1.3                                 close-up on SIMON

[SIMON jumps.  He realizes he has been daydreaming, and the traffic queue he was in is moving on.]

2                  Office, interior, day

2.1                                 Mid-wide shot

[DAVE and CHARLIE sit in cubicles.  The office is pretty standard-issue, with just a hint of eighties retro horribleness.  SIMON walks in from the right.  He hangs his coat on a tree and walks past them.]

DAVE      Hi, mate!

SIMON     [abstracted]  Oh, hi.  Hi, Charlie!

CHARLIE   Traffic again?

[SIMON looks disturbed at his recent fantasy.]

SIMON     Something like that ... yeah.

[Pan left with SIMON as he walks down the office.  Sudden stop as the camera reaches RUTLEDGE, a pompous, middle-aged middle manager whose dignity is represented by his spectacular moustache, or so he believes.  They are fortuitously in front of a clock reading 0908, beneath which is a daily calendar on Wednesday May 5th 2004.]

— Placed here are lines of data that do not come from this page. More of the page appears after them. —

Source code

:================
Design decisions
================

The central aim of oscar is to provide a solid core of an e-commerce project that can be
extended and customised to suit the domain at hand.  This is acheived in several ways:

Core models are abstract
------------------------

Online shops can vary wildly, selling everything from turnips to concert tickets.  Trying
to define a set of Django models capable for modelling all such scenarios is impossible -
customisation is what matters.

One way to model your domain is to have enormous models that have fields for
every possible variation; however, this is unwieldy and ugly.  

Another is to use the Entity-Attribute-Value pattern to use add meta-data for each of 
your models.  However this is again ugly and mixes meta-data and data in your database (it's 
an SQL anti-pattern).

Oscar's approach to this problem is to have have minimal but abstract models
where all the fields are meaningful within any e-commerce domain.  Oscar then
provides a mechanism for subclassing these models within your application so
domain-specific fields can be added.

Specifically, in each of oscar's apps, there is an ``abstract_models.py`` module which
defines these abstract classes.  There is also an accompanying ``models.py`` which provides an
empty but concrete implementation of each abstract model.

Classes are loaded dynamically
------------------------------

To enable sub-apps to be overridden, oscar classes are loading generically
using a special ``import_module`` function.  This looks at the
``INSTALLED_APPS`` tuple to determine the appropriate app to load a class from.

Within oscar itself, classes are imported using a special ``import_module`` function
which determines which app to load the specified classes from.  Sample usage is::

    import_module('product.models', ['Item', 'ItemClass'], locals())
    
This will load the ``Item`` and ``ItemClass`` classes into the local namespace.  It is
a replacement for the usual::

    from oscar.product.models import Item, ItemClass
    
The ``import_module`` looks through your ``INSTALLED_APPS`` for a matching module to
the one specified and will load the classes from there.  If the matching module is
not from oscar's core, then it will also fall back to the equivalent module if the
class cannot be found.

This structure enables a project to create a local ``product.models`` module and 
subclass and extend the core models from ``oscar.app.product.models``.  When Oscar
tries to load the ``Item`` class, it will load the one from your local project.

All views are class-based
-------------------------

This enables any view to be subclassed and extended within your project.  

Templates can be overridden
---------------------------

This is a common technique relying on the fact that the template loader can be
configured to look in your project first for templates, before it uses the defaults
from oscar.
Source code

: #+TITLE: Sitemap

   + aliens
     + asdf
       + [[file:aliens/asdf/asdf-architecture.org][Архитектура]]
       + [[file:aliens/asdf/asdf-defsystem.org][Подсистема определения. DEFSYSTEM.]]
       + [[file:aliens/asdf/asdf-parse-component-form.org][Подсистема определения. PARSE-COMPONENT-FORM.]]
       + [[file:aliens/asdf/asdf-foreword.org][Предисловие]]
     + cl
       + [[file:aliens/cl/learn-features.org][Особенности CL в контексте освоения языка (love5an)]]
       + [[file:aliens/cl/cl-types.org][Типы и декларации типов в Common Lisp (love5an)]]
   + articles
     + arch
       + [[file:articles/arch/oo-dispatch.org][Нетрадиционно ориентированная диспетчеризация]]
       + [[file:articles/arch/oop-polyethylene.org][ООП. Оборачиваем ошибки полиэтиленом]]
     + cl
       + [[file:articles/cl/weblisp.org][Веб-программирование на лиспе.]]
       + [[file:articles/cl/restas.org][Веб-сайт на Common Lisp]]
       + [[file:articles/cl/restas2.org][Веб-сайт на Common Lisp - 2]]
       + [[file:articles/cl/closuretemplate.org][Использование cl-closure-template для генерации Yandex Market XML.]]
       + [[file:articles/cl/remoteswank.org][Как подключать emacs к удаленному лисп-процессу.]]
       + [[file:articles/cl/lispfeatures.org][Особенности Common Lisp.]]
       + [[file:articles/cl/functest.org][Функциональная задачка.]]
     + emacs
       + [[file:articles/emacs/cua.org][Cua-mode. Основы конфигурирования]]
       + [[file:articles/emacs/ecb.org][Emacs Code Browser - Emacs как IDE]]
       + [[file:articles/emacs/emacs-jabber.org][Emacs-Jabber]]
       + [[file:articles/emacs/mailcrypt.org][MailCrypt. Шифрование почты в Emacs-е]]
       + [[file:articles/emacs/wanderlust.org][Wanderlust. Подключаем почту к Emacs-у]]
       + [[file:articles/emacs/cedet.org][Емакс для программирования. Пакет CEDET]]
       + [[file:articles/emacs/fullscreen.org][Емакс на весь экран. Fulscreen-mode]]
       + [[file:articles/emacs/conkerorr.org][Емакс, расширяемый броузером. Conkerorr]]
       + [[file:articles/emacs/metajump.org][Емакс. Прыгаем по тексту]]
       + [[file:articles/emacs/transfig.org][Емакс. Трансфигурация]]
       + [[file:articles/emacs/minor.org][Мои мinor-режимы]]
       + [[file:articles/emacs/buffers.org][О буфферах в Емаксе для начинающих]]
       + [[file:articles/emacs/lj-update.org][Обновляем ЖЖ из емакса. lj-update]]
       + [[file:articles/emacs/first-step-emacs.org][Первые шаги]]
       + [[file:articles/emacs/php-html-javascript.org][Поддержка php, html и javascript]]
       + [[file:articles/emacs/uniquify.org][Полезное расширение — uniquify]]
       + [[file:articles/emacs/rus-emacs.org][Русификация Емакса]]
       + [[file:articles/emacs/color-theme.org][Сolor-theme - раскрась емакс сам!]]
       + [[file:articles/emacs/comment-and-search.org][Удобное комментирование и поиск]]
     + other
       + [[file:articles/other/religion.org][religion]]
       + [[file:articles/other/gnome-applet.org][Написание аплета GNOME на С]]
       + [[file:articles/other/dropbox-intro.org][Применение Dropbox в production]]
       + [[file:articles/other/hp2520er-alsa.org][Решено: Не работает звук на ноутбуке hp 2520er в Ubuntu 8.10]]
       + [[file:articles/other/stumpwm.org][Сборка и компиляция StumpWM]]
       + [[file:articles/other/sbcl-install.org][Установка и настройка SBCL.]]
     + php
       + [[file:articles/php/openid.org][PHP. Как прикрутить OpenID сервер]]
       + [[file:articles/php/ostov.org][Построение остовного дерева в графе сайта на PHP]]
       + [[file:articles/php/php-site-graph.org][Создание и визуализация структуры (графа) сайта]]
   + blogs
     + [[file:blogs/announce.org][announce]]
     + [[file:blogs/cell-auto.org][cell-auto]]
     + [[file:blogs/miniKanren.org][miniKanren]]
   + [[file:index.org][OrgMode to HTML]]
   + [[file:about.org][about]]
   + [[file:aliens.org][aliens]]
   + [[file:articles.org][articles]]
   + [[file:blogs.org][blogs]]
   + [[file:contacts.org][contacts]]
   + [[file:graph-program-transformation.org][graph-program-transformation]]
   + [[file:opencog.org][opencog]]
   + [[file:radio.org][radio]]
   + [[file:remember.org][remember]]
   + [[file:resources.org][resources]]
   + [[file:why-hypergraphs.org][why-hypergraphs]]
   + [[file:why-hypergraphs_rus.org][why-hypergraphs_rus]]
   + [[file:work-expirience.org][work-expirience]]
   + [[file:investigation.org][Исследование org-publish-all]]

RUTLEDGE  Late again, Lander?  What time do you call this?

SIMON     Ten past ...

RUTLEDGE  Ten past ten, and it mustn’t happen again!  I mean, I know it’s a Friday, but it’s unprofessional, Lander, really /unprofessional

SIMON     [looking at clock]  Are you sure it’s ten past ten, sir?

[RUTLEDGE looks at the clock, which flips to 0909, then his watch, which he taps.]

RUTLEDGE  Ruddy repair shop ... daylight robbery ....

SIMON     Oh, and it’s Wednesday, sir.

[RUTLEDGE looks at SIMON in a vaguely accusatory manner.  Wordlessly, they walk past each other; SIMON exits frame left, RUTLEDGE frame right.]